For 13 years I sustained a marriage that very much confined me. I had a passion, a drive, an intense burning desire: a dream to leave the US and come back to Israel in order to raise our children as Jewish boys who would grow to be Israeli men. I imagined us as a family and to exist as all Israeli’s do; I would go back to work, my children would be independent and speak Hebrew as Sabra’s and eventually go to the army and serve, protect, and honor their country.
I was bursting to be free and instead my children and I were locked up in a gilded cage.
For two years I battled with my self as I pondered if I was ready to give up my dream and instead save the marriage and return to the US.
Since emigrating 24 years ago, as a non-religious 20 year-old Jewish girl from Northern California, I have believed that my greatest gift to my children is their heritage. My children deserve to know their Judaism and have the right to call Israel home.
“If you ever want to see your children again.”
Upon hearing those threatening words by my husband, who had in his possession the children’s passports, financial means, and several restraining orders enforcing his distance from me, I was directed by the Israeli social services to enter a women’s shelter for domestic violence.
I packed two shopping bags of clothes and followed the social worker’s instructions go to the police station to file my third restraining order. From there, we were to be escorted to a city 2 hours away. The State of Israel stood to remove the children from my custody if I did not enter this shelter as my husband’s words were a clear threat to their safety.
Around 11:30 p.m my children and I rang the metal security gate at the Haifa Women’s Crisis Shelter. The young Arab girl standing at the entrance took one look at our appearance and my shopping bags, and assumed we were dropping off donations. “Oh no” I told her, “we are coming to stay here with you.”
“Where’s the pool?” “I don’t think I like this hotel.” I had chosen to tell my two boys that we were going to stay in a sort of a hotel as Abba (dad) had threatened to take them away from me and we needed to stay together. They had been through several months of police reports and threatening behavior from their father already and although they were in a heightened state of awareness, this was a complete shock. Two weeks turned into 9 1/2 months.

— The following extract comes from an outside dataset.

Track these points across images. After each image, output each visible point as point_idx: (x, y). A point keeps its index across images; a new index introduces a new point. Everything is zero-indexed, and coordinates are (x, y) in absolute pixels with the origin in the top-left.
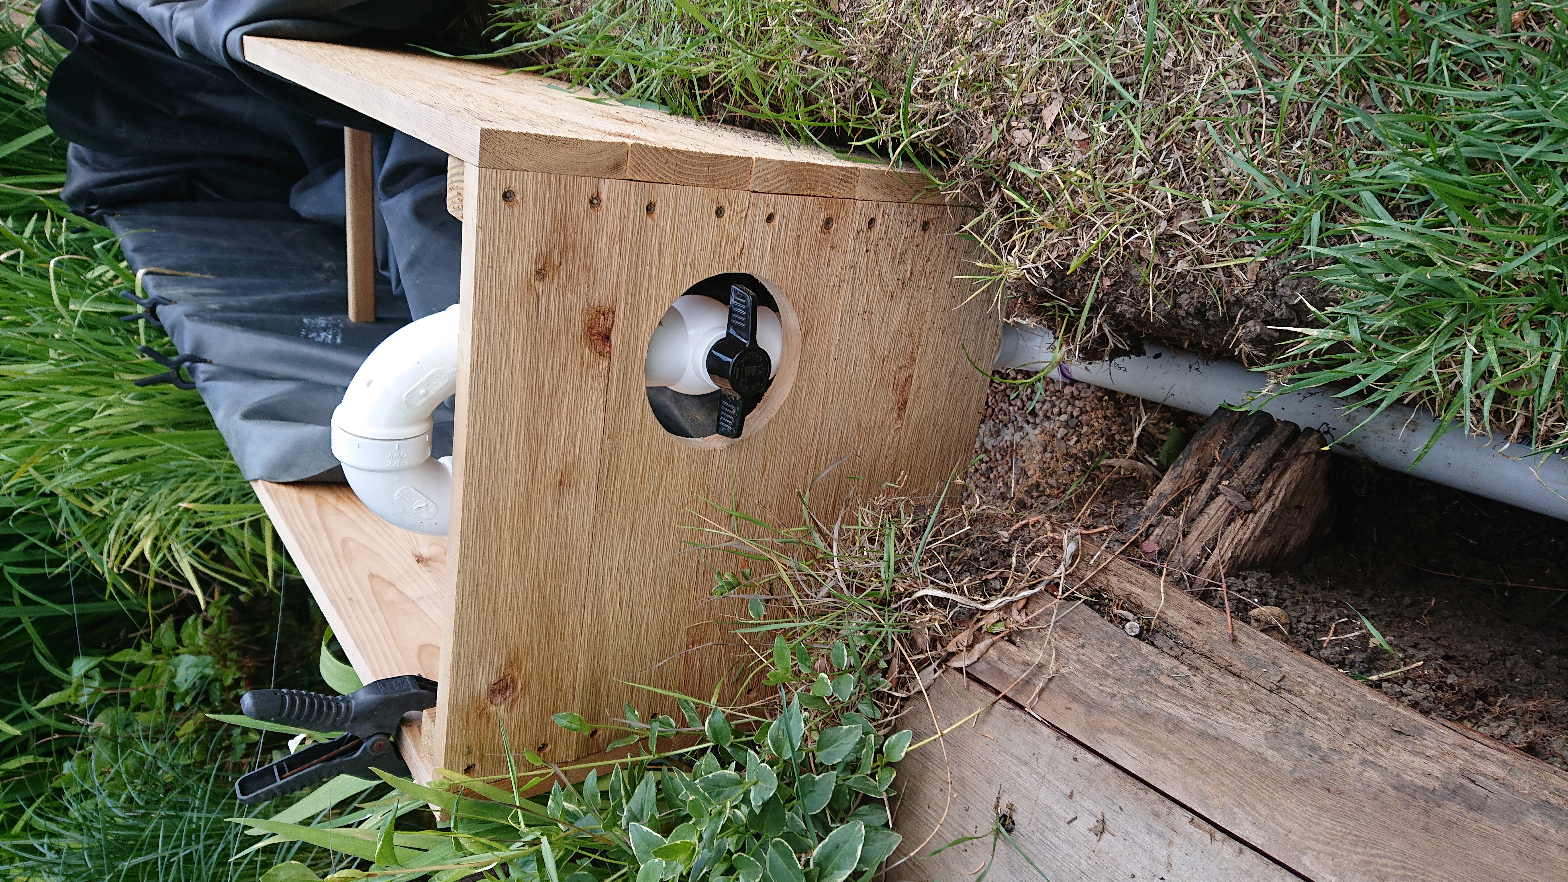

Nothing in my education prepared me for the raw, stark, rock-bottom love I encountered during life in the shelter, we learnt to live side-by-side Jewish, Arab, Ethiopian, Russian, Bedouine women and children who each, in their own unique way, contributed to our success in surviving and thriving.
For a long while I was resentful towards my husband for making that fateful call. A big part of living in the shelter is recognizing the strength it takes to decide to leave domestic abuse. I did not feel that I was responsible for making the decision to go to the shelter, as it was the social services that put me in that position. However, in time, I learnt to accept and claim the responsibility as mine as I, made the decision to stand up, leave, and go forth and follow my dream of raising my children in freedom, independence from fear, and give them the chance to really live life in Israel.
I left the shelter with my Get, (the Jewish decree of divorce) and custody of my children. Today, they are thriving in school, successfully managing Israeli life while I have meaningful work and their father now lived closer in a show of support and commitment.
Life is messy but dreams are what you make of them, and often dreams are too big to be confined.